Thyroid gland dysfunction is most commonly associated with Down syndrome. Hypothyroidism can be congenital or acquired at any time during life. The newborn screening program in New York has reported an increased incidence of congenital hypothyroidism in babies with Down syndrome as compared to the others. The anti-thyroid autoantibodies were found in 13% to 34% of patients with Down syndrome who had acquired hypothyroidism, and the concentration of these antibodies increased after 8 years of life. About half of the patients with Down syndrome have been shown to have subclinical hypothyroidism with elevated TSH and normal thyroxine levels.

Treatment 

The management of patients with Down syndrome is multidisciplinary. Newborn with suspicion of Down syndrome, should have a karyotyping done to confirm the diagnosis. The family needs to be referred to the clinical geneticist for the genetic testing and counseling of both the parents.Parental education is one of the foremost aspects regarding the management of Down syndrome, as parents need to be aware of the different possible conditions associated with it so that they can be diagnosed and treated appropriately. Treatment is basically symtomatic and complete recovery is not possible.
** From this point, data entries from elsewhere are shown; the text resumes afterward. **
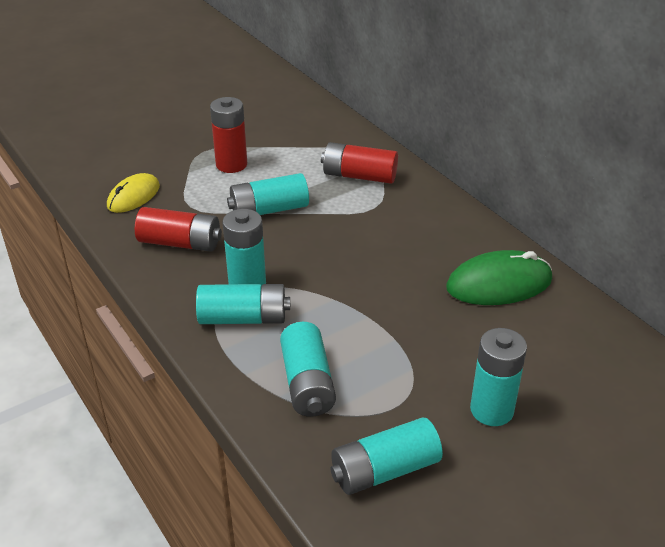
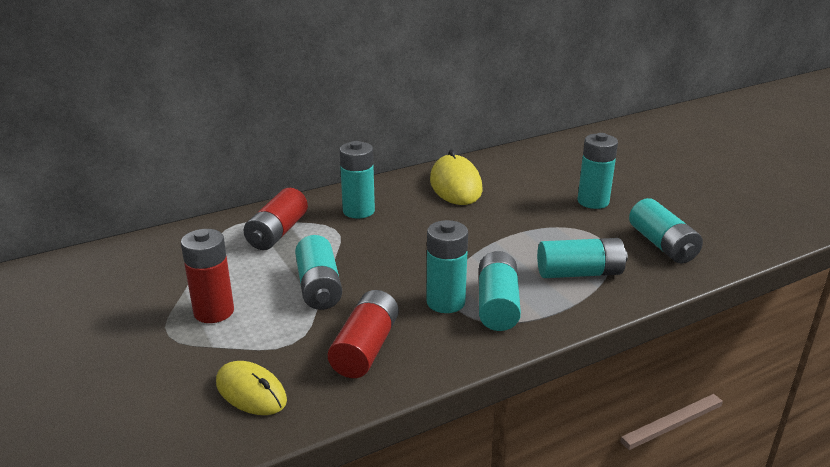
camera: 85 degrees left, 10 degrees down
green mouse [446,250,552,305] -> yellow mouse [430,149,482,205]
none -> turquoise battery [340,141,375,219]

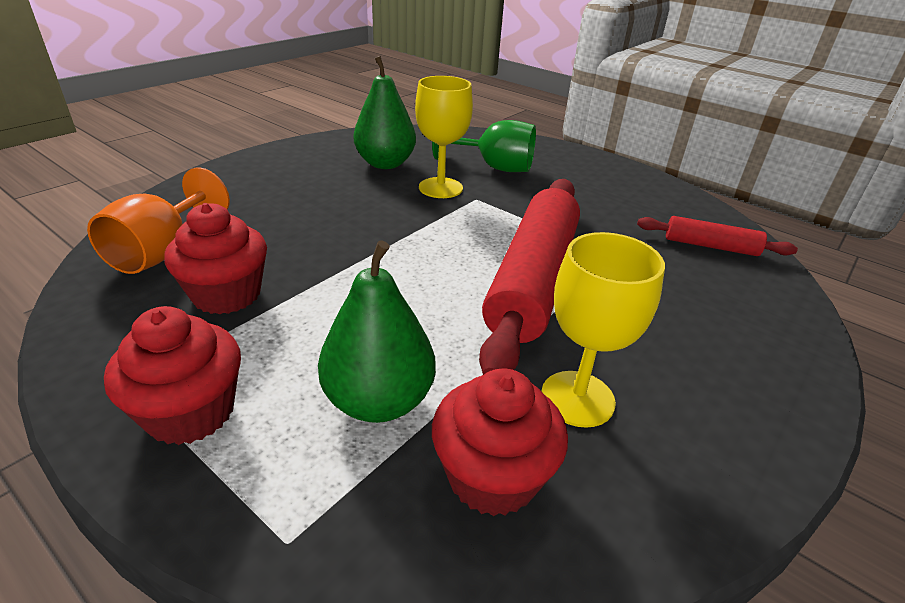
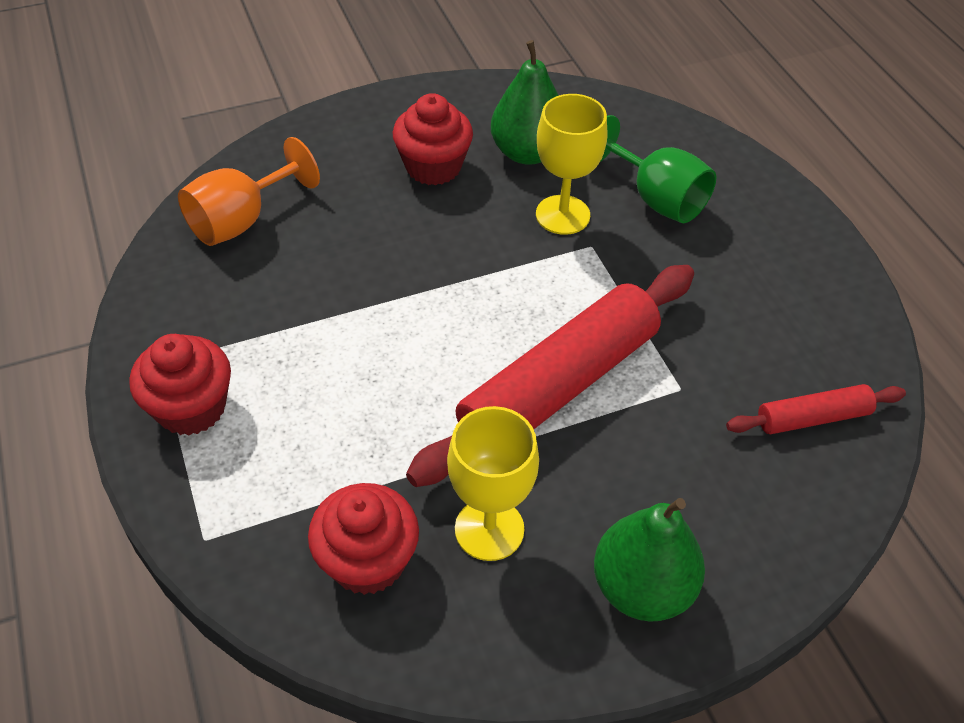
camera: 30 degrees right, 15 degrees up
red cupcake [164,203,267,315] -> red cupcake moved to [393,93,473,186]
green pear [318,240,436,423] -> green pear moved to [594,498,705,622]
red rolling pin [637,216,798,256] -> red rolling pin turned 60 degrees counterclockwise [726,384,906,434]

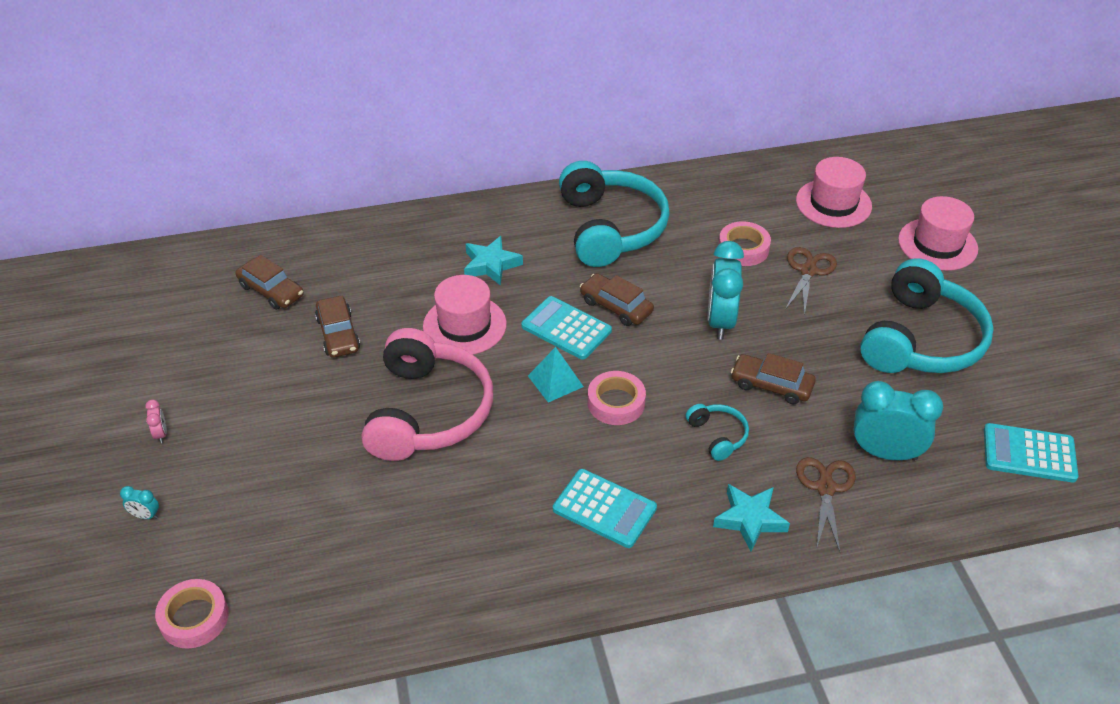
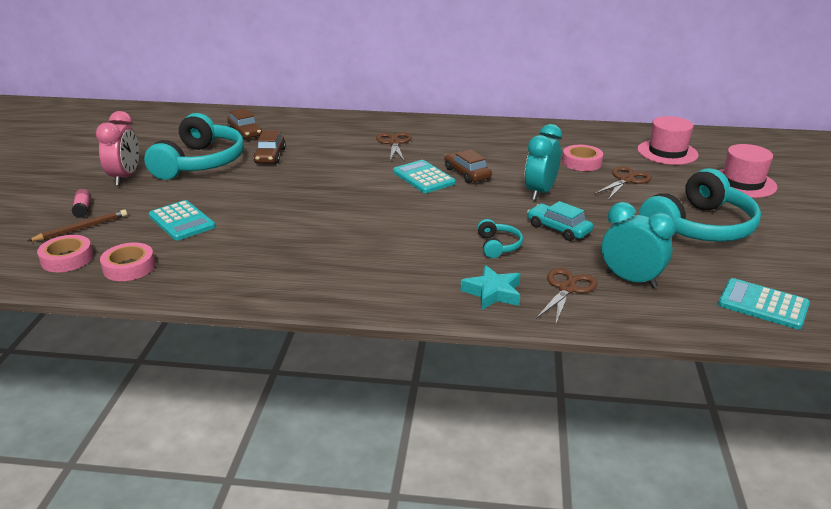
camera: 20 degrees right, 15 degrees down
turquoise clock [120,486,159,519] -> pink glue stick [72,189,91,218]
pink clock [145,400,167,443] -> pink clock [96,111,139,186], size x2.36
pink headphones [362,328,493,461] -> none
pink hat [423,275,507,355] -> none
turquoise star [464,236,523,286] -> brown scissors [376,132,412,162]
turquoise pyramid [528,347,584,402] -> none
turquoise calculator [553,469,657,548] -> turquoise calculator moved to [149,200,216,241]
turquoise headphones [559,161,670,267] -> turquoise headphones moved to [144,113,244,180]
pink tape [588,371,646,425] -> pink tape moved to [100,242,155,281]
brown car [731,353,816,405] -> turquoise car [527,201,593,241]
none -> brown pencil [28,209,127,241]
In summary, DS is a birth defect with huge medical and social costs and at this time there is no medical cure for DS. So, it is necessary to screen all pregnant women for DS. NIPS for fetal aneuploidy which was presented into clinical practice since November 2011 has not been yet considered as diagnostic test as false positive and false negative test results are still generated. Thus, invasive diagnostic testing such as CVS or amniocentesis, is recommended after a positive cfDNA fetal aneuploidy screening test.